Reuni Kecil di Wisata Alam Air Terjun Batu Janggot

Air Terjun Batu Janggot

Setelah Hari sabtu kemarin saya dan kawan-kawan SMA melakukan reuni kecil ke Kawasan Taman Wisata Alam Gunung Tunak,  minggunya saya reuni kecil lagi dengan teman-teman MI (Madrasah Ibtida’iyah)-setingkat SD. Setelah beberapa tahun tak jalan bareng akhirnya bisa kumpul juga meskipun dengan personil seupil.

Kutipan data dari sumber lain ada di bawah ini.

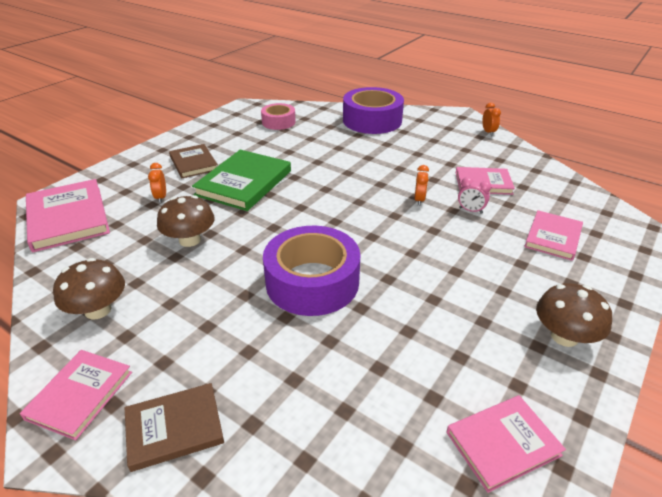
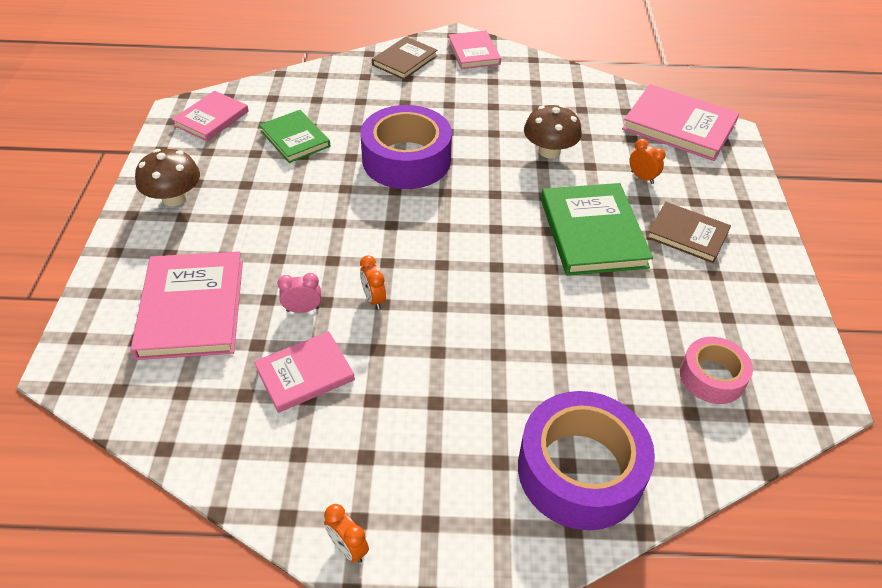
camera: 145 degrees right, 10 degrees up
(98, 310) = (533, 85): brown mushroom -> none
(405, 356) = (295, 138): none -> green book
(553, 237) = (191, 308): pink book -> pink book, size x1.60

Saya akan bercerita sedikit tentang apa saja yang ada di Spot Wisata Batu Janggot.

wisata air terjun batu janggot lombok
Aliran Air Terjun Batu Janggot

Rencananya ada delapan personil yang akan ikut jalan-jalan tetapi jumlahnya berubah jadi lima plus satu. Ada yang sakit, ada juga yang gak bisa dihubungi-katanya ketiduran gara-gara selamam kami ngopi bareng dan bubar jam 12 malam. Jadilah kami jalan berlima, Saya, Afrut, Gazali, Diyah, Nia, ditambah satu lagi ponakan si Ammar. O ya, pasangan pengantin, Wiran dan istri katanya mau menyusul dari Kopang, rumah mereka sekarang.

Waktu berangkat langit tidak terlalu cerah, agak mendung. Kami nekat jalan tak mau rintik kecil ini membatalkan rencana kami lagi. Setengah sepuluh pagi kami kumpul di kedai “Silaq Ngupi”, kedai kopi milik teman kami, Gazali. Setelah ngobrol sambil ribut kecil-saling ejek status jomblo juga berdebat soal pakaian yang akan dipakai, juga sambil mencari personel yang belum menunjukkan batang hidungnya, akhirnya kami berangkat pukul  setengah sebelas.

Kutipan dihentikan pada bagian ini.